-- EXERCISE AIM --
Each line below from the one containing "(204, 398) = (322, 732): plush" through the one containing "(554, 232) = (398, 327): brown" should be output exactly as it stands, and no other line should appear.

(Before-and-after object lists)
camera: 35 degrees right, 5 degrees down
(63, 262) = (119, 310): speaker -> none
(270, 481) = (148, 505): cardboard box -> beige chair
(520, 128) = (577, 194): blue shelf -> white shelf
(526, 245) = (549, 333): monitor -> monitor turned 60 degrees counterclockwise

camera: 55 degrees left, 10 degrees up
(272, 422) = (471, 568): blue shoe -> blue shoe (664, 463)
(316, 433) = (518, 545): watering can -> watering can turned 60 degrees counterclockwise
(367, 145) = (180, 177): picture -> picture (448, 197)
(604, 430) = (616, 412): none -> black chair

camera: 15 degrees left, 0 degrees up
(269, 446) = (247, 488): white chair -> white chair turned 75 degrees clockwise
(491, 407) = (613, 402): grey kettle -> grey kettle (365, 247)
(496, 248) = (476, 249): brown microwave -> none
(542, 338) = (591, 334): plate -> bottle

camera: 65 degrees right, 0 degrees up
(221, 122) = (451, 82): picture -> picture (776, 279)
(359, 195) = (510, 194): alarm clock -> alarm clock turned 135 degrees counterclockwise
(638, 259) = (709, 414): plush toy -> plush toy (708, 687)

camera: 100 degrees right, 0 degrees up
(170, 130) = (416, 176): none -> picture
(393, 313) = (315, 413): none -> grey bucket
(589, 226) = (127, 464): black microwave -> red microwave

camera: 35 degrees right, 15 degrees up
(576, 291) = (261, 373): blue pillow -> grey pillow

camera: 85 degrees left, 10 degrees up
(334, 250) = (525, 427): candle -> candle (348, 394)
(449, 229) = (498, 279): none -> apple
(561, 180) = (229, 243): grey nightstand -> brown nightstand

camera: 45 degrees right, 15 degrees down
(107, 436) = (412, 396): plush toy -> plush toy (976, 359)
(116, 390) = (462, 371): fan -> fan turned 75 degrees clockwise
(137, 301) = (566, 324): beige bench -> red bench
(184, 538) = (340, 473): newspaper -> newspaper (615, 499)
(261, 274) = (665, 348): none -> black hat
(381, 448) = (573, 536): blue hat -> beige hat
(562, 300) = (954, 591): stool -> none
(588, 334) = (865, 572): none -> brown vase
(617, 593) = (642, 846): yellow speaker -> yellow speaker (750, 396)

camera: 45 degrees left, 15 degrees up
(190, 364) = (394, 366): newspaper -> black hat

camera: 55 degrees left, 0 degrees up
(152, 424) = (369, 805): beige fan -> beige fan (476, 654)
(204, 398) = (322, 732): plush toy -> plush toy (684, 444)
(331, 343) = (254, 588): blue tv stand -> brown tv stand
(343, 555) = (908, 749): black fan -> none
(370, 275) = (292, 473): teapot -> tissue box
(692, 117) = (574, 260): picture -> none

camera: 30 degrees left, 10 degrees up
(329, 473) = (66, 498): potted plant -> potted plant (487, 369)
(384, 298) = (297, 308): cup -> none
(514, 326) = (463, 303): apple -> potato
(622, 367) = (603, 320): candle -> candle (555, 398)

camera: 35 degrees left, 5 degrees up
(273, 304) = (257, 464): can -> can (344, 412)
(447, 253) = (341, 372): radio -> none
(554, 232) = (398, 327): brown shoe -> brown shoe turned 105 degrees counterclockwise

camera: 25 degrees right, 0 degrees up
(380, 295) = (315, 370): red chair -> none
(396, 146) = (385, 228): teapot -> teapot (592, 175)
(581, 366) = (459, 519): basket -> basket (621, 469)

-- RESULT --
(204, 398) = (322, 732): plush toy -> plush toy (684, 444)
(331, 343) = (254, 588): blue tv stand -> brown tv stand
(343, 555) = (908, 749): black fan -> none
(370, 275) = (292, 473): teapot -> tissue box
(692, 117) = (574, 260): picture -> none

camera: 30 degrees left, 10 degrees up
(329, 473) = (66, 498): potted plant -> potted plant (487, 369)
(384, 298) = (297, 308): cup -> none
(514, 326) = (463, 303): apple -> potato
(622, 367) = (603, 320): candle -> candle (555, 398)

camera: 35 degrees left, 5 degrees up
(273, 304) = (257, 464): can -> can (344, 412)
(447, 253) = (341, 372): radio -> none
(554, 232) = (398, 327): brown shoe -> brown shoe turned 105 degrees counterclockwise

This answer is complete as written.